Das Landgericht Stuttgart hat den 53-Jährigen am Dienstag (19. Dezember) wegen zweifachen Mordes zu lebenslanger Haft verurteilt. Außerdem stellte es die besondere Schwere der Schuld fest. Rechtlich wäre eine Haftentlassung nach 15 Jahren in diesem Fall möglich, praktisch aber so gut wie ausgeschlossen. Das Urteil, mit dem das Gericht der Forderung der Staatsanwaltschaft folgte, ist noch nicht rechtskräftig.
Angeklagter übernahm Verantwortung für Schüsse
Zum Prozessbeginn am 9. November verlas der Anwalt des Angeklagten eine Stellungnahme seines Mandanten: Dieser bereue es sehr und wünsche sich, die Zeit zurückdrehen zu können. Darin übernahm der Angeklagte die Verantwortung für die Schüsse auf seine beiden türkischen Landsleute.
Der 53-Jährige habe sich von seinen beiden Vorgesetzten gemobbt und gedemütigt gefühlt. „Er hatte das Gefühl, dass er es ihnen nicht recht machen kann. Sein Arbeitsplatz war der seidene Faden, an dem sein ganzes Leben hing“, sagte sein Anwalt zum Prozessauftakt. Sein Mandant sei auf Probezeit bei einer Speditionsfirma gewesen. An jenem Morgen sei ihm in der Produktionshalle mit einer Kündigung gedroht worden.
Angeklagter: Jobverlust hätte Ausreise in die Türkei bedeutet
Der 1970 geborene Türke besitze nur eine Fiktionsbescheinigung, weil sein Reisepass wegen regierungskritischer Äußerungen vom türkischen Konsulat nicht verlängert worden sei. Eine Aufenthaltserlaubnis habe er nicht. Hätte er seinen Job verloren, hätte er seine hier von ihm getrennt lebende Familie verlassen und zurück in die Türkei ziehen müssen. Dort, so die Befürchtung des Angeklagten, hätte ihm wegen seiner Gesinnung die Verhaftung gedroht – und „darüber hinausgehende Repressalien möglicherweise bis hin zu seiner Ermordung“.

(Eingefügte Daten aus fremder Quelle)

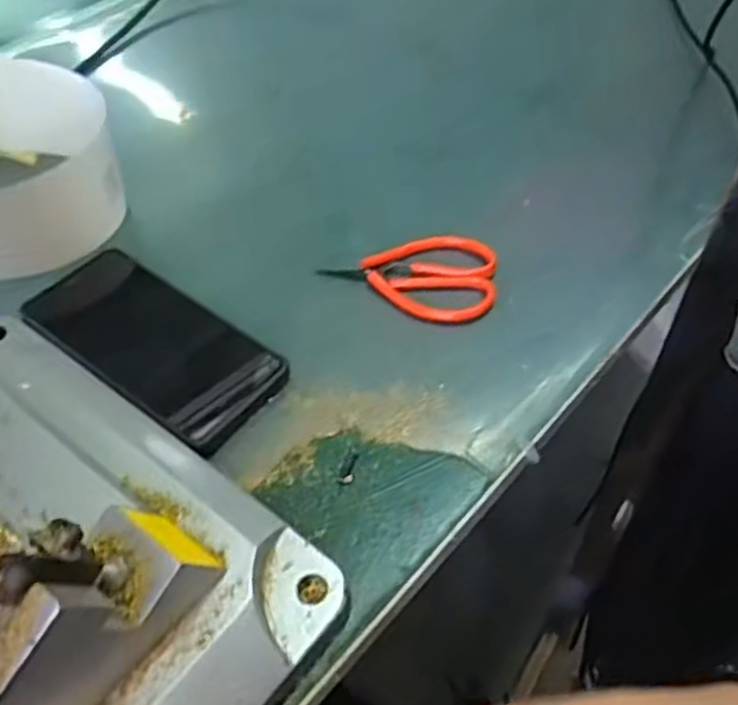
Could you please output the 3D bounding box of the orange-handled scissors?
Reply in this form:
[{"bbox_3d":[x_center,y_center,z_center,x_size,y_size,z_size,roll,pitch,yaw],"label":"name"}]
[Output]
[{"bbox_3d":[0.027,-0.048,0.488,0.109,0.014,0.060,3,50,5],"label":"orange-handled scissors"}]

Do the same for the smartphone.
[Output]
[{"bbox_3d":[-0.132,-0.007,0.459,0.167,0.013,0.078,30,58,25],"label":"smartphone"}]

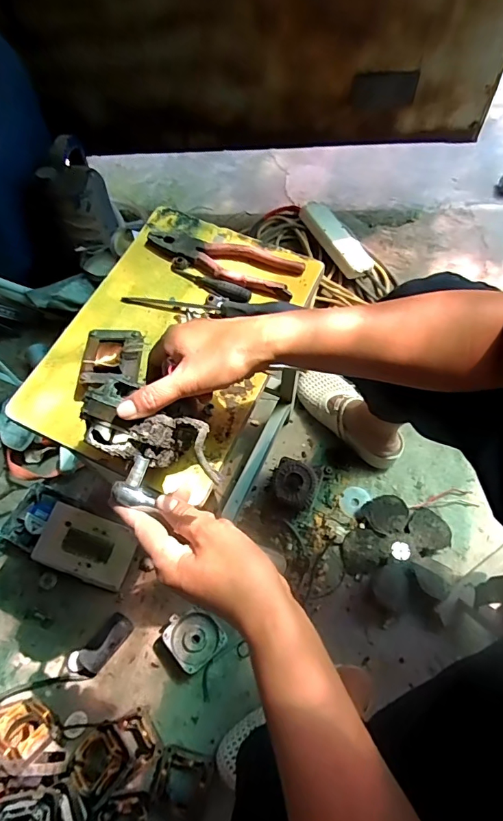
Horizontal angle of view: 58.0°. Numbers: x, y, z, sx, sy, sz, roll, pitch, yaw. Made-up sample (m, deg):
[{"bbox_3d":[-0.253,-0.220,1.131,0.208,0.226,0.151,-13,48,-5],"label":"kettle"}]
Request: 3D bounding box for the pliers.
[{"bbox_3d":[-0.036,-0.184,0.556,0.192,0.015,0.056,18,68,11],"label":"pliers"}]

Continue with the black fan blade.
[{"bbox_3d":[0.267,0.252,0.814,0.177,0.046,0.176,-1,65,3],"label":"black fan blade"}]

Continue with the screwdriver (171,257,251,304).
[{"bbox_3d":[-0.051,-0.153,0.540,0.109,0.013,0.020,28,68,15],"label":"screwdriver"}]

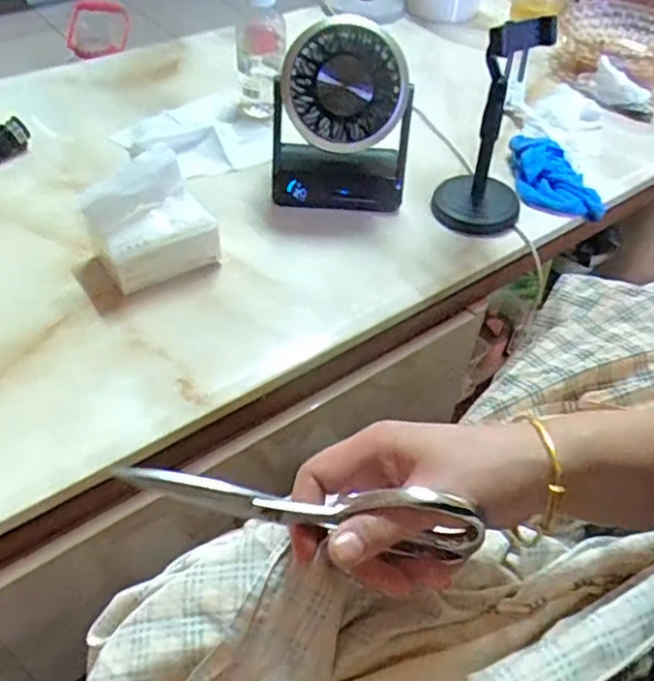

Im Gegensatz zu ihm seien seine beiden Vorgesetzten „regierungstreu“ gewesen. Eine politisch motivierte Tat seien die Schüsse aber keineswegs gewesen, sondern „ein Ausdruck tiefer Verzweiflung in hoher affektiver Erregung“, ließ sein Anwalt wissen.
Nach Überzeugung des Richters entsprach das aber „in keiner Weise der Realität“. Für die beiden arglosen Opfer völlig überraschend habe der Mann „in absolutem Vernichtungswillen“ zur Waffe gegriffen und insgesamt acht Mal abgedrückt.
Schüsse bei Mercedes in Sindelfingen: Das ist passiert
Am 11. Mai soll es zu einem Streit über das Aufladen eines Elektrowagens gekommen sein, der dann völlig eskalierte. In einer Produktionshalle habe der Angeklagte seine zwei 44 und 45 Jahre alt gewordenen Vorgesetzten „absichtlich“ und „heimtückisch“ aus wenigen Dutzend Zentimetern Entfernung erschossen, befand die Staatsanwaltschaft. Einer war sofort tot, der andere starb wenig später im Krankenhaus. Alle drei Beteiligten waren bei der Logistikfirma Rhenus beschäftigt.
Tatverdächtiger hatte keinen Waffenschein
Der Werkschutz griff nach den Schüssen ein und der mutmaßliche Schütze ließ sich ohne Widerstand festhalten, bis die Polizei ankam. Bei der Tatwaffe handelte es sich um eine Pistole. Der Tatverdächtige besitze keine waffenrechtliche Erlaubnis und dürfe die Pistole daher illegal besessen haben, so die Staatsanwaltschaft. Laut eigener Aussage trug der Angeklagte immer eine Waffe bei sich, da er wegen seiner politischen Gesinnung in der Vergangenheit mit dem Tod bedroht worden sei.
Mercedes-Benz zeigte sich „zutiefst bestürzt und geschockt“ über die Tat. „Unsere Gedanken sind bei den Opfern, ihren Angehörigen und allen Kolleginnen und Kollegen vor Ort“, hieß es in einem Tweet des Konzerns.
Im Sindelfinger Werk von Mercedes-Benz arbeiten etwa 35.000 Menschen. Dort rollen neben der E-Klasse auch die S-Klasse sowie deren elektrisches Pendant EQS vom Band.